Dubey Vinod S, Sirakova Tatiana D, Kolattukudy P E
Neurobiotechnology Center, Department of Biochemistry, The Ohio State University, 1060 Carmack Road, Columbus, OH 43210, USA.
Mol Microbiol. 2002 Sep;45(5):1451-9. doi: 10.1046/j.1365-2958.2002.03119.x.
Cell wall lipids of Mycobacterium tuberculosis containing multiple methylbranched fatty acids play critical roles in pathogenesis and thus offer targets for new antimycobacterial drugs. Mycocerosicacid synthase gene (mas) encodes the enzyme that produces one class of such acids. Seven mas-like genes (msls) were identified in the genome. One of them, msl3, originally annotated as two separate genes, pks 3 and pks 4, is now shown to constitute a single open reading frame, which encodes a 220.3 kDa protein. Msl3 was disrupted using a phage mediated delivery system and the gene replacement in the mutant was confirmed by polymerase chain reaction analysis of the flanking regions of the introduced disrupted gene and by Southern analysis. Biochemical analysis showed that the msl3 mutant does not produce mycolipanoic acids and mycolipenic(phthienoic) acids, the major constituents of polyacyl trehaloses and thus lacks this cell wall lipid, but synthesizes all of the other classes of lipids. The absence of the major acyl chains that anchor the surface-exposed acyltrehaloses causes a novel growth morphology; the cells stick to each other, most probably via the intercellular interaction between the exposed hydrophobic cell surfaces, manifesting a bead-like growth morphology without affecting the overall growth rate.

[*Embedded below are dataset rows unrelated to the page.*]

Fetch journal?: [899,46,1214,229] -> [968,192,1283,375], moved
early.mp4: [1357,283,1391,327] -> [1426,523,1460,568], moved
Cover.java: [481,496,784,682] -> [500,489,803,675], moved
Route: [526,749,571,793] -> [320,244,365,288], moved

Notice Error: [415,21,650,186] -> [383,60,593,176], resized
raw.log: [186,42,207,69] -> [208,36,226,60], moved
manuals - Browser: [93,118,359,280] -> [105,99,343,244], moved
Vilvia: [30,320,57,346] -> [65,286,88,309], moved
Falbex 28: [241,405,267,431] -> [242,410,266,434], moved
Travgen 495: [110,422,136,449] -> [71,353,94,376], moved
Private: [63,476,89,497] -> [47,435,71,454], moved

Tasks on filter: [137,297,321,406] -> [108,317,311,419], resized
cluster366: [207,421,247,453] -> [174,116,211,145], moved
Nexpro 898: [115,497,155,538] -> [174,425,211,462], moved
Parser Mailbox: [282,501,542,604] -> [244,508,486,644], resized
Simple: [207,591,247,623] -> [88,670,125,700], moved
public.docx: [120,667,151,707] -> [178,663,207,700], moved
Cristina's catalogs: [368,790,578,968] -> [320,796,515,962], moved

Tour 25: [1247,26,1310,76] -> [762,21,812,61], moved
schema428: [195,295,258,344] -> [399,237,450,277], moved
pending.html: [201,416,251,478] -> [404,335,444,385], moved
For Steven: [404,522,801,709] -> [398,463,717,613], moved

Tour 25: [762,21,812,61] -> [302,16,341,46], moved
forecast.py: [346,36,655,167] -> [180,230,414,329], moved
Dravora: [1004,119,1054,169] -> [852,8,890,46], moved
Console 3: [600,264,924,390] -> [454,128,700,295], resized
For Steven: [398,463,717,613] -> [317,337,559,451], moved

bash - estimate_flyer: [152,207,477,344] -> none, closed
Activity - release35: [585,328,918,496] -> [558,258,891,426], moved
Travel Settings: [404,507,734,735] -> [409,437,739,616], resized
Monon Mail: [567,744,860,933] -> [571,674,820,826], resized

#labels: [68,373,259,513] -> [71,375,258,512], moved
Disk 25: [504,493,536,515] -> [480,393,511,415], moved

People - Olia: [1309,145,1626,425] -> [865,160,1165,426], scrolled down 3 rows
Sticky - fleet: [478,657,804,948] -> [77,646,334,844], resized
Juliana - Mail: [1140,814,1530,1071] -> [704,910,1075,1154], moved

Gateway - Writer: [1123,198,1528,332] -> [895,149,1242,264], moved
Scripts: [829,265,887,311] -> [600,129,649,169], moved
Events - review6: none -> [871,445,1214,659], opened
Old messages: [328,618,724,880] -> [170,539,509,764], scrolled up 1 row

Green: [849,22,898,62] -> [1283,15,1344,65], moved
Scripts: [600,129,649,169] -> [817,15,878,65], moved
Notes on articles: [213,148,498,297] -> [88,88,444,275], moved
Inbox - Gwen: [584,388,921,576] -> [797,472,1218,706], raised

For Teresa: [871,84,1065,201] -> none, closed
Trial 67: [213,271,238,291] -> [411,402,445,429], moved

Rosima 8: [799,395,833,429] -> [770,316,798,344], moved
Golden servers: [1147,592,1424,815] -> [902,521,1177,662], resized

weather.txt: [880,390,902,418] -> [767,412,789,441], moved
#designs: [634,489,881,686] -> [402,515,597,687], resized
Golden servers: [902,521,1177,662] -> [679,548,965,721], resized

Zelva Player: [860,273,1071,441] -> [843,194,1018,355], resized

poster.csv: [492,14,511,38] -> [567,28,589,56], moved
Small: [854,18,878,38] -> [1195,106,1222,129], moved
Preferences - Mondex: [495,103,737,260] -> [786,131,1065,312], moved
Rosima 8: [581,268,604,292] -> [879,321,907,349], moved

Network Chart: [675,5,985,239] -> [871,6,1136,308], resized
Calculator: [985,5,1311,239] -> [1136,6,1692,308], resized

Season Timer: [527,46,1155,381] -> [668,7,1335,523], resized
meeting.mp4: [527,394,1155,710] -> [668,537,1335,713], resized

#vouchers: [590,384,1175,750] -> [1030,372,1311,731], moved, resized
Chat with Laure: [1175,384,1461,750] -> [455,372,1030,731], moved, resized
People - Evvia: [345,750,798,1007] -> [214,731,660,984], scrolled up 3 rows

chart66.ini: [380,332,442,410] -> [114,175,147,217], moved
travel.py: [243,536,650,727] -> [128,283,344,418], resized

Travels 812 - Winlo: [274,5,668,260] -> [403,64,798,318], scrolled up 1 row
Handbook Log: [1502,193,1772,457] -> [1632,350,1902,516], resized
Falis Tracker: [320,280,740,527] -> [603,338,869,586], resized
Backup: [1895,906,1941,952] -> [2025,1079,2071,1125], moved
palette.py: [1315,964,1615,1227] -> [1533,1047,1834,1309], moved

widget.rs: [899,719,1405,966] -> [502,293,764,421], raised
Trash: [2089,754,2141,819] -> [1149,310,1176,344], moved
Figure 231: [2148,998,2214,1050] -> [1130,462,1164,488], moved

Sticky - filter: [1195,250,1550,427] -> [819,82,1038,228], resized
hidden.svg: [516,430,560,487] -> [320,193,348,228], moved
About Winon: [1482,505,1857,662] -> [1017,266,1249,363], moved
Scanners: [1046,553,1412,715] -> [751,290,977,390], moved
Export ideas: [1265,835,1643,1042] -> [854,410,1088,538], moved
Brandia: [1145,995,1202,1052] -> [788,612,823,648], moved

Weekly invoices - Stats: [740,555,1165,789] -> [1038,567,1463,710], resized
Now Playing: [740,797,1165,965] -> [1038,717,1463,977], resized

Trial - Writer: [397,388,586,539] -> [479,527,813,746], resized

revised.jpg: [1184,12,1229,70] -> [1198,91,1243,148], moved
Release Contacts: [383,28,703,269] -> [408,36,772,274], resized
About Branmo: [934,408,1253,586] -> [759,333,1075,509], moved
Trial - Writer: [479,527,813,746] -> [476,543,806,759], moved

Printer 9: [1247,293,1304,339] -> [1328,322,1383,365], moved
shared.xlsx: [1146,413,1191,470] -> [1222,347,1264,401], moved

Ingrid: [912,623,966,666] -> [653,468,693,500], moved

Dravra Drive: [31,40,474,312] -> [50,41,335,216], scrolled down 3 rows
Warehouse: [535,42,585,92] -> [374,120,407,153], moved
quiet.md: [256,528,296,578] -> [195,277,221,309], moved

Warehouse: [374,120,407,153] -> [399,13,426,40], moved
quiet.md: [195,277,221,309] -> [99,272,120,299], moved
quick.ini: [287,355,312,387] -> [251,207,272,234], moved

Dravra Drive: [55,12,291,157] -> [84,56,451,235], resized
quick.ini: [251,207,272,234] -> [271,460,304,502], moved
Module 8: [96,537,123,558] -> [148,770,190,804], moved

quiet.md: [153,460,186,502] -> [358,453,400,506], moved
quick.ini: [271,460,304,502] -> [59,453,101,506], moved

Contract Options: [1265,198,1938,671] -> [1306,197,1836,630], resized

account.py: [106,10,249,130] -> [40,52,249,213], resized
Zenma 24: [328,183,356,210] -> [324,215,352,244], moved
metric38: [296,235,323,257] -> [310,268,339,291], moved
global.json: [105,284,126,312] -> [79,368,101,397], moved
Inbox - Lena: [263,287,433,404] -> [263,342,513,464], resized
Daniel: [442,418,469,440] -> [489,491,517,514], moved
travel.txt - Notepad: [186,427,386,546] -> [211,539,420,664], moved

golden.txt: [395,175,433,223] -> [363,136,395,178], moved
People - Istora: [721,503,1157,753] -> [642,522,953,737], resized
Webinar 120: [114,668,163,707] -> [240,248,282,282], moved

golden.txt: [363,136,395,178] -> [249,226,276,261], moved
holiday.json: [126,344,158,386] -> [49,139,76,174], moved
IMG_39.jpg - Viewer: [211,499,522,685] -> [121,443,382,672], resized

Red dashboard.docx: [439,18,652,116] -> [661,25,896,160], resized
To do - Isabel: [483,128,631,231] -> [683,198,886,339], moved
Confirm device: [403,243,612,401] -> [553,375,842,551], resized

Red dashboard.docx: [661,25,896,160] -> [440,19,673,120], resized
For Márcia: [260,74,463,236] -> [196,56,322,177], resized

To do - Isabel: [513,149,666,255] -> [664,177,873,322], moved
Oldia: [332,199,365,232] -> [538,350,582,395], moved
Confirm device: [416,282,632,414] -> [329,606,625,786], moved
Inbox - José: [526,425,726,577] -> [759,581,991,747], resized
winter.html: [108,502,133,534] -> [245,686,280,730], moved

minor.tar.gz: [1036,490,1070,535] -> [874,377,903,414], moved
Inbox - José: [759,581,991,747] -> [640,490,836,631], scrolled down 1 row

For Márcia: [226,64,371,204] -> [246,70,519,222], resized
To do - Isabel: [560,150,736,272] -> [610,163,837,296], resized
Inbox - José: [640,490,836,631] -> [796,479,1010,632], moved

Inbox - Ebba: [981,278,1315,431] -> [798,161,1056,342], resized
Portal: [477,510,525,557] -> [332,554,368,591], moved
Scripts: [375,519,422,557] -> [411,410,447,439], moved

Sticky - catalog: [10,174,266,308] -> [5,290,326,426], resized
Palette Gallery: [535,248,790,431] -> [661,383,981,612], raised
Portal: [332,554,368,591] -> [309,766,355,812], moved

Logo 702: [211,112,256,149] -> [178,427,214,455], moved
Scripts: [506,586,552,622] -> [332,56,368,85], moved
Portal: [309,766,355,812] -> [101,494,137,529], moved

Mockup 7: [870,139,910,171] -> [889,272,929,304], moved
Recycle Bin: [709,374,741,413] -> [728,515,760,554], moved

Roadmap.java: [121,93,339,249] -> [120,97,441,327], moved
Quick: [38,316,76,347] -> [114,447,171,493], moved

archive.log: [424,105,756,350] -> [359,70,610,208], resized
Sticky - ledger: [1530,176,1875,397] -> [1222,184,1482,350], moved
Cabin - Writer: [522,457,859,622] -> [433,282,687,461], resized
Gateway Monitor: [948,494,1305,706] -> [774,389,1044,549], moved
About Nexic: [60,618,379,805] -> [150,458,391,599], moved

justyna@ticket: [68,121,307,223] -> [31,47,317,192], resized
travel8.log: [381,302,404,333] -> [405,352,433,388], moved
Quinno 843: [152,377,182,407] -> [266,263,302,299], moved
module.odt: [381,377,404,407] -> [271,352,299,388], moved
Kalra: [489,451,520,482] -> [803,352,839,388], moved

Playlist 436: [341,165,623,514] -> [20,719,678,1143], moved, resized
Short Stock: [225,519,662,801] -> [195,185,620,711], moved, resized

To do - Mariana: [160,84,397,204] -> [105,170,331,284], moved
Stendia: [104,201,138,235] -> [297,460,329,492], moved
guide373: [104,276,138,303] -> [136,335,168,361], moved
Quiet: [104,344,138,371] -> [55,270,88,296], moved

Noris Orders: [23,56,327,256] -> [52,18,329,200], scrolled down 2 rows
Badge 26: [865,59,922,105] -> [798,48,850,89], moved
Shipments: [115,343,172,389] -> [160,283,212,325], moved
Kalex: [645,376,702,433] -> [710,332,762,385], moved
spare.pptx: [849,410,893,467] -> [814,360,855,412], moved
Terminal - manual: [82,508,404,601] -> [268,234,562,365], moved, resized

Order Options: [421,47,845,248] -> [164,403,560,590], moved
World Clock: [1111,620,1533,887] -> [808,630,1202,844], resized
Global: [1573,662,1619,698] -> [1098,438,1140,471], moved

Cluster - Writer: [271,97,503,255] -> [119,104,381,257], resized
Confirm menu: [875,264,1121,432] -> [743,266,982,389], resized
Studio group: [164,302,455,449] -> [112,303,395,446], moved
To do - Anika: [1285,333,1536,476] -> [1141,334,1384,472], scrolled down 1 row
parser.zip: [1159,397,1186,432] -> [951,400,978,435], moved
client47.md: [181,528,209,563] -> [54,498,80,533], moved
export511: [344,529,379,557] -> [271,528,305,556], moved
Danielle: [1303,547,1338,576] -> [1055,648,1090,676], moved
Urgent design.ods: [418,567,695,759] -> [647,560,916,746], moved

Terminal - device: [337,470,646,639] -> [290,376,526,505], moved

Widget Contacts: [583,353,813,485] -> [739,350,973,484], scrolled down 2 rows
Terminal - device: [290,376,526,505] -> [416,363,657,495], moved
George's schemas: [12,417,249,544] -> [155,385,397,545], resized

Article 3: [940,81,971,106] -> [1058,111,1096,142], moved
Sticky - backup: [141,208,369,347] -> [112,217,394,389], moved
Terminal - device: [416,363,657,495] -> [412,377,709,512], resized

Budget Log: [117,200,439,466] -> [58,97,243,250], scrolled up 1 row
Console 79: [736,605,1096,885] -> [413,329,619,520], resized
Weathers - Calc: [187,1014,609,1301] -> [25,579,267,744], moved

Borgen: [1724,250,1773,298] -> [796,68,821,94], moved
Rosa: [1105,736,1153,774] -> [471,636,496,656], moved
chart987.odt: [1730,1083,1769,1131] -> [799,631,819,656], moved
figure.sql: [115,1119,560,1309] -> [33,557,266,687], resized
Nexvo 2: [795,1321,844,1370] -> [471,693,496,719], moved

结核分枝杆菌细胞壁中含有多种甲基支链脂肪酸的脂质在发病机制中起关键作用,因此为新型抗分枝杆菌药物提供了靶点。分枝菌酸合酶基因(mas)编码产生一类此类酸的酶。在基因组中鉴定出七个类mas基因(msls)。其中一个基因msl3,最初被注释为两个独立的基因pks 3和pks 4,现在显示它构成一个单一的开放阅读框,编码一种220.3 kDa的蛋白质。使用噬菌体介导的递送系统破坏了msl3,并通过对引入的破坏基因侧翼区域的聚合酶链反应分析和Southern分析证实了突变体中的基因替换。生化分析表明,msl3突变体不产生多酰海藻糖的主要成分——分枝脂酸和分枝脂烯(噻吩烯酸),因此缺乏这种细胞壁脂质,但能合成所有其他类别的脂质。锚定表面暴露的酰基海藻糖的主要酰基链的缺失导致了一种新的生长形态;细胞相互粘附,很可能是通过暴露的疏水细胞表面之间的细胞间相互作用,表现出念珠状生长形态,而不影响总体生长速率。